To sum up, the present invention is a weighted score detection method for a chemiluminescent multiple marker chip, where an operating platform for multiple-marker genetic detection with a chemiluminescent gene chip is provided with a low cost, a high sensitivity and a good performance; weighted scores are given to genes separately according to their influences on forming a cancer for an objective and exact disease assistant diagnosis; and the present invention can be widely applied to personal medical behaviors, like clinical diagnosis, treatment filtration, prognosis review, preventive medicine, etc.

The preferred embodiment herein disclosed is not intended to unnecessarily limit the scope of the invention.
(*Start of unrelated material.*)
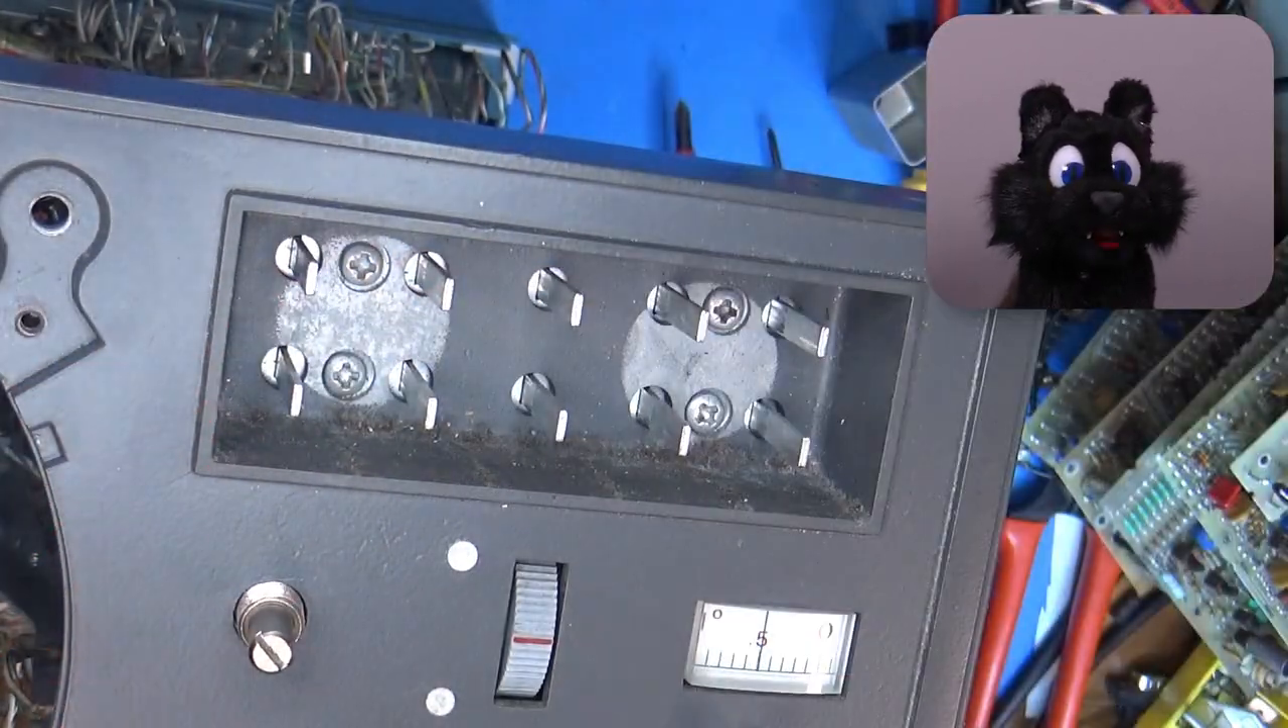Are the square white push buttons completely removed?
Yes.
Therefore, simple modifications or variations belonging to the equivalent of the scope of the claims and the instructions disclosed herein for a patent are all within the scope of the present invention.

Claims

1. A weighted score detection method for a chemiluminescent multiple marker chip, comprising steps of:

(a) obtaining a plurality of candidate genes related to a disease to be spotted on a membrane array of polyvinylidenefluoride (PVDF), where a chemiluminescent gene chip is thus obtained with a set of negative control genes and a set of internal control genes;

(b) obtaining a specimen;

(c) extracting ribonucleic acids (RNA) from said specimen;

(d) obtaining complementary deoxyribonucleic acids (cDNA) from said RNAs through methods to be labeled as markers to be used as probes, wherein said methods comprises reverse transcription and two continuous linear labeling reactions;

(e) processing hybridization to said chemiluminescent gene chip and said markers;

(f) processing chemiluminescent detection with said markers to said chemiluminescent gene chip after said hybridization;

(g) automatically analyzing an image obtained through said chemiluminescent detection; and

(h) obtaining a genetic weighted score from detection values obtained after said analyzing through giving weighted scores to said candidate genes separately.

2. The method according to claim 1,

wherein said disease is a cancer.

3. The method according to claim 1,

wherein said candidate genes comprises pituitary tumor transforming gene 1 (PTTG1), surviving, thymidine kinase 1 (TK1) and ubiquitin-carrier protein UbcH10.

4. The method according to claim 1,

wherein said negative control genes are obtained from mycobacterium tuberculosis.

5. The method according to claim 1,

wherein said internal control genes are obtained from β-actin.

6. The method according to claim 1,

wherein, in step (b), said specimen is selected from a group consisting of blood and tissue.

7. The method according to claim 1,

wherein said hybridization is processed for 2 hours.

8. The method according to claim 1,

wherein said hybridization is processed at 42° C.

9. The method according to claim 1,

wherein said chemiluminescent detection is processed for 3 minutes.

10. The method according to claim 1,

wherein, in step (g), said analyzing is processed by using a gel-imaged analysis system.